Peran Nabi Syu’aib sebagai pembawa petunjuk dan perubahan bagi masyarakatnya menggambarkan bahwa utusan Allah memiliki tanggung jawab besar dalam membimbing umat ke jalan yang benar. Hikmah ini mengajarkan kita akan peran penting para pemimpin agama dan spiritualitas dalam membentuk masyarakat yang adil dan bertaqwa.
Kisah Nabi Syu’aib mengajarkan kita bahwa setiap kehidupan penuh dengan ujian, dakwah membutuhkan kesabaran, keadilan harus ditegakkan, dan penolakan terhadap kebenaran keliru adalah suatu keharusan. Hikmah-hikmah ini memberikan landasan moral dan spiritual yang kokoh untuk membimbing kita dalam mengarungi perjalanan hidup ini.
***
Di bawah cakrawala cinta dan kasih,
Nabi Syu’aib bersimpuh dalam doa yang tulus.
Timur Sinai menyaksikan lantunan suci,
Dari bibirnya, doa menjadi petualang roh.
Ejekan terdengar, di antara pasir dan bayu,
Kaum Madyan menolak sinar kebenaran yang nyata.
Syu’aib, sang pemberi petunjuk, melangkah tanpa ragu,
Dalam dakwahnya, hujan pesona tumbuh di gurun yang gersang.
Sabar Syu’aib bagai bintang di malam yang kelam,
Mengilhami jiwa yang lelah dan hati yang terluka.
Ketidakadilan terukir di timbangan tak seimbang,
Namun, dia tetap berdiri, mengajarkan keadilan yang tulus.
Saudara mereka, katanya, dalam sujud bersatu,
Darah yang mengalir, cinta yang mengikat hati.
Namun, kaum Madyan menolak belas kasih itu,
Ejekan menjadi bayang-bayang di sepanjang hari.

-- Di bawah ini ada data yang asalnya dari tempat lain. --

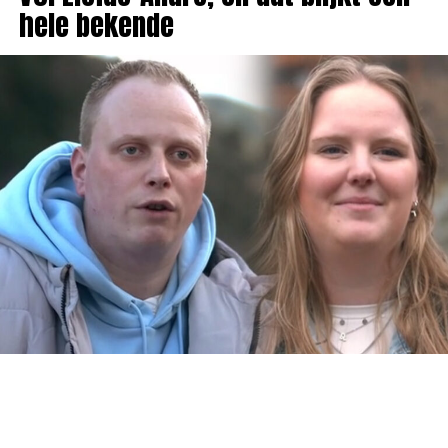
hele bekende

Dalam doa, Syu’aib merayu langit,
Azablah, ya Allah, sebagai cinta yang tulus.
Teriakan guruh mengantar hujan api,
Madyan terhempas, dalam hening kesadaran.
Namun, di bawah cakrawala yang terang,
Syu’aib berjalan di antara puing-puing kehancuran.
Bukan akhir, melainkan awal perubahan,
Dalam setiap serpihan, ada benih kebaikan yang tumbuh.
Lagu kebenaran terus bergema,
Bunga keadilan mekar di tanah yang gersang.
Syu’aib, sang pemberi petunjuk, menuntun mereka,
Membangun kembali dari puing-puing kebenaran yang tenggelam.
Jika suatu saat kau berjalan di padang gurun,
Dengarkanlah cerita angin yang membisikkan kebenaran.
Dalam bait-bait syair, terukir kisah Nabi Syu’aib,
Penuh hikmah, indah, dan mempesona, selamanya.